Di dalam mobil kami mengobrol dengan bahasa Indonesia, mengatur strategi tempat duduk agar jikalau mereka mau menyerang kami, kami bisa melawan dan kabur secepat kilat. Perjalanan ini cukup ramai, bukan karna lalu lintas atau pun musik yang distel tapi karna Bapak-bapak di depan mengobrol dengan bahasa Perancis sangat keras dan tertawa terbahak-bahak sekeras mungkin nonstop dari awal perjalanan hingga akhir perjalanan. Saya sendiri tidur bergantian dengan teman yang lainnya karena waktu tempuh kurang lebih 6 Jam. Doa pun terus kami panjatkan dalam hati. Serius, kami benar benar takut diculik.

Perjalanan 6 jam (yang terasa 600 jam)  akhirnya berakhir. Dan seenak udel si Bapak-bapak menurunkan kami di pinggiran kota Paris yang kami sendiri tidak tahu itu di mana. Tapi kami yakin itu di Paris, karena ada tulisan Parisnya. Si Bapak cuman bilang, “Lo-lo pada turun disini, ini udah Paris!”  Fiuh, akhirnya kami turun dengan selamat, walaupun tidak jelas ini di mana, tapi kami sangat bersyukur karena kami bisa tiba dengan selamat dan tiba di Paris (entah di Paris sebelah mananya).


Tiba di Paris.

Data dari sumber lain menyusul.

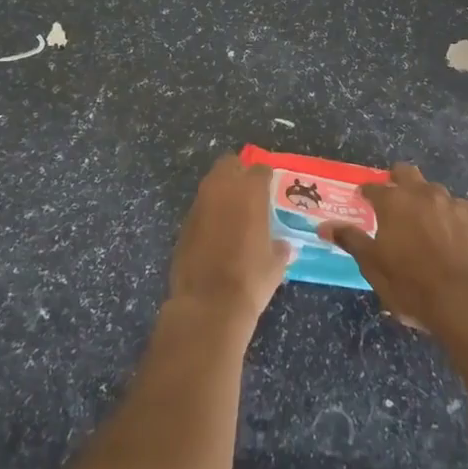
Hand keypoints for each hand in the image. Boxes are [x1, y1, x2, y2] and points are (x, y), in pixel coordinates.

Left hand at [168, 154, 292, 323]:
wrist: (208, 305)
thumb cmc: (250, 279)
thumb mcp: (275, 264)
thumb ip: (280, 248)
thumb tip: (283, 246)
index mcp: (250, 192)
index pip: (260, 169)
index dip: (266, 178)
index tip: (270, 189)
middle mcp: (222, 189)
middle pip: (229, 163)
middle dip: (238, 172)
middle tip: (249, 191)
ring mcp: (199, 204)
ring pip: (211, 183)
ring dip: (221, 191)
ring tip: (232, 212)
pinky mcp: (183, 223)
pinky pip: (199, 207)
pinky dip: (208, 213)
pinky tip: (215, 233)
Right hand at [317, 163, 467, 335]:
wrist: (464, 300)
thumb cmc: (410, 284)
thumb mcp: (373, 266)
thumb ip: (351, 240)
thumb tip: (324, 226)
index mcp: (393, 202)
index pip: (373, 187)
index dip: (366, 193)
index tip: (362, 201)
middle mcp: (422, 193)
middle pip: (406, 172)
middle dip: (397, 179)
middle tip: (393, 200)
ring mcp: (451, 203)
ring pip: (435, 189)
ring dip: (426, 198)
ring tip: (424, 220)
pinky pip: (462, 207)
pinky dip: (455, 215)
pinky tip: (455, 231)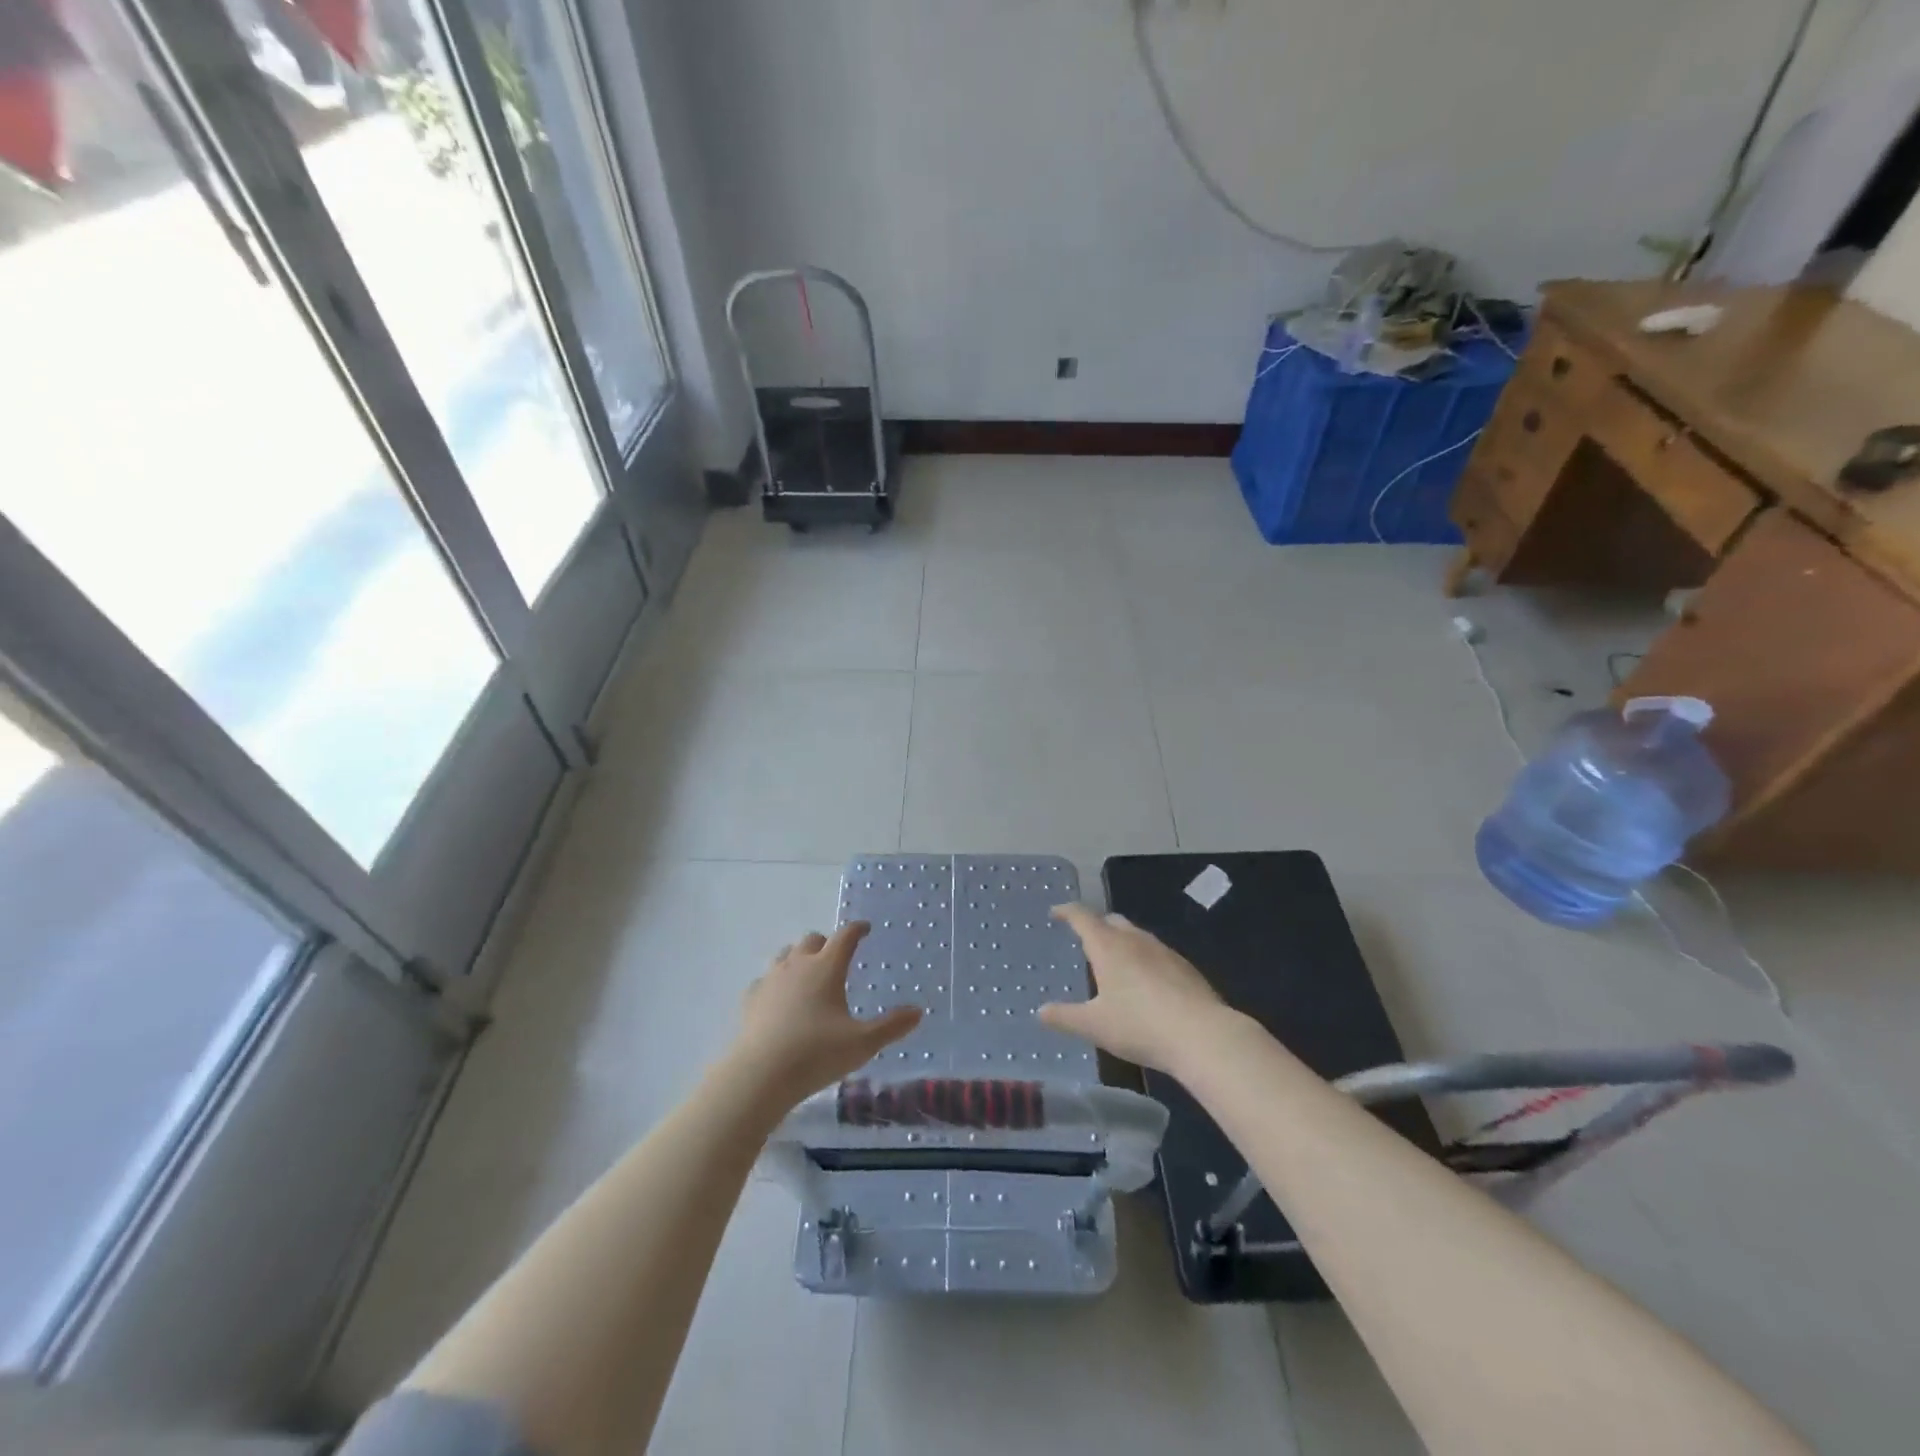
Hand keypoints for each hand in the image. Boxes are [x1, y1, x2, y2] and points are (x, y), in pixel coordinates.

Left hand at [729, 923, 922, 1107]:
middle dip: (826, 943)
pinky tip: (778, 998)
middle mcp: (798, 964)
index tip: (865, 928)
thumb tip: (918, 1012)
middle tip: (836, 957)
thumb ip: (891, 1026)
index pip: (845, 936)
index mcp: (827, 967)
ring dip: (799, 957)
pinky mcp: (751, 999)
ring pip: (785, 954)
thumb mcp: (863, 1043)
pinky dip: (775, 983)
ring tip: (808, 974)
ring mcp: (771, 979)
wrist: (761, 1075)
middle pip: (812, 939)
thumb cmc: (817, 1053)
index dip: (857, 929)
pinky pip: (765, 980)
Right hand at [1039, 903, 1227, 1074]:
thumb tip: (1041, 1011)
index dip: (1066, 912)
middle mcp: (1135, 940)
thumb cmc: (1140, 1026)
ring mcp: (1164, 952)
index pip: (1082, 917)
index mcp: (1108, 946)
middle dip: (1096, 925)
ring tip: (1114, 961)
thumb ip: (1065, 1017)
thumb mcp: (1094, 1025)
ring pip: (1137, 936)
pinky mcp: (1186, 968)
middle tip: (1085, 939)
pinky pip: (1156, 953)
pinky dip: (1143, 959)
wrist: (1203, 1036)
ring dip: (1122, 941)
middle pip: (1112, 921)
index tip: (1056, 913)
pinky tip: (1146, 983)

Masih bertanya, "Ini beneran Paris kan? bukan Alam lain?"

Begitulah pengalaman saya menggunakan salah satu transportasi online di Eropa dengan mekanisme sharing. Untuk yang berprofesi sebagai driver transportasi online dan yang berprofesi sebagai driver yang konvensional, yuk mari hindari konflik. Percaya saja rejeki sudah ada yang mengatur. Kalo memang yang online lebih hijau, kenapa tidak beralih saja ke yang online. Mau tidak mau, kita harus mengikuti tuntutan jaman dan teknologi dan jangan lupa Safety is No 1. Hati-hati di jalan, Sob!